◆ **抜粋本文**:
子どもの安全を守ろう

(2)自転車事故の備え

子どもを事故から守るための事例やアイデアを紹介する「ひろしま交通事故防止キャンペーン」。第2回のテーマは「自転車事故の備え」。夏休みが始まり、子どもたちが自転車に乗る機会が増えるこの時季に注意してほしいポイントについて、日本損害保険協会中国支部(広島市中区)事務局長の深澤政博さんに聞きました。

日本損害保険協会中国支部
事務局長 深澤 政博さんに聞く

日本損害保険協会中国支部 事務局長 深澤 政博さん

安全五則守り リスク対策を

日本損害保険協会はどんな団体ですか。

◆ **問題文**: 上に載せた自転車事故の備えについての記事を、最後の文の後から書き継いでください。

データ集の記録:
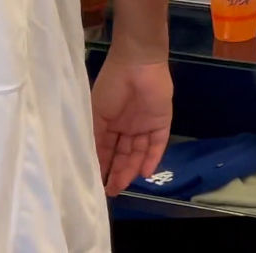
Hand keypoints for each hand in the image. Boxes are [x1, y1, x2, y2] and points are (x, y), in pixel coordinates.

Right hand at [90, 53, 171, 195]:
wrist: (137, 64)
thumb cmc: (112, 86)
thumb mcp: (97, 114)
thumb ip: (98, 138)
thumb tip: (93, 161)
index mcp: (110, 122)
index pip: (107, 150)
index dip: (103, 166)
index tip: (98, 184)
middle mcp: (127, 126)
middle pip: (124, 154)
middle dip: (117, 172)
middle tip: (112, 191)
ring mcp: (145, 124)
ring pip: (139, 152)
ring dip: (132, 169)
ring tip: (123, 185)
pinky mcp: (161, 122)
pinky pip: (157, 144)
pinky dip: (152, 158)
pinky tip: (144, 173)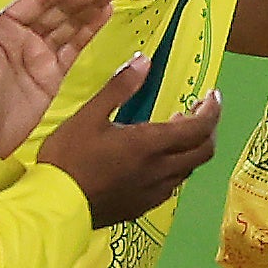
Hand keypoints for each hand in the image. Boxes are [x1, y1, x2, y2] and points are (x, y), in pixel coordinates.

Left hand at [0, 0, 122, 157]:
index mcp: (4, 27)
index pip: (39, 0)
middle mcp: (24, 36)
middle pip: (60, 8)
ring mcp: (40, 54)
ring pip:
...
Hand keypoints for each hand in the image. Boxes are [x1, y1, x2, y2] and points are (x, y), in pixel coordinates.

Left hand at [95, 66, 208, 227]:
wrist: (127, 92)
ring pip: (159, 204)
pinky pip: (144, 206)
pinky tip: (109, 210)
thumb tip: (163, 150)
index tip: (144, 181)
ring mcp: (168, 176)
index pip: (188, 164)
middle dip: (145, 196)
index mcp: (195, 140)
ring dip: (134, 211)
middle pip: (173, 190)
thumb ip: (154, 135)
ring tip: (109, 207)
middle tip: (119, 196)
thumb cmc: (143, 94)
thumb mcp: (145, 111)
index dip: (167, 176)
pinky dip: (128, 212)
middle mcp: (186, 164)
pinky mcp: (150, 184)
==
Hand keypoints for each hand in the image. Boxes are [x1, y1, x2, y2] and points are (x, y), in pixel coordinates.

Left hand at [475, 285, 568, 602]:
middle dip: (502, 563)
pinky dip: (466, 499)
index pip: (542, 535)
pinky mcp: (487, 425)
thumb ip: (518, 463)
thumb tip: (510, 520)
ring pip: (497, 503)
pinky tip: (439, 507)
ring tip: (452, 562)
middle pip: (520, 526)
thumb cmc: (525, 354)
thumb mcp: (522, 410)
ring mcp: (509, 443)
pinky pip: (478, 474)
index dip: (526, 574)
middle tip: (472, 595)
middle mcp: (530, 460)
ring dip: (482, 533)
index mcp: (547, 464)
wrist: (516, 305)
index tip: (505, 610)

◆ **回答**:
損害保険会社を会員(2017年4月1日現在26社)とする事業者団体で、損害保険業の健全な発展および信頼性の向上を図り、安心かつ安全な社会の形成に寄与することを目的としています。今年の5月に設立100周年を迎えました。損害保険業の普及啓発や理解促進に当たるとともに、地震や台風などの自然災害、事故を防止するための啓発活動に取り組んでいます。
交通事故防止のための活動にも力を入れており、広島県警と連携して子どもや高齢者が対象の交通安全講習を開催しています。また交通事故のうち、人身事故の多くが交差点やその付近で起きていることから毎年秋、47都道府県別に「交通事故多発交差点マップ」をホームページで公開。昨秋発表した広島県のワースト5の交差点は、舟入本町、広島市役所前、白島(以上広島市中区)、西観音町電停東(西区)、先小倉(呉市)となっています。

加害者になる危険も

広島の自転車事故の現状は。

県警の発表では、2016年に発生した交通事故は9763件で、そのうち自転車事故は1714件と17.6%に当たります。自転車事故の発生件数は前年より281件減っていますが、死者は3人から9人に増えています。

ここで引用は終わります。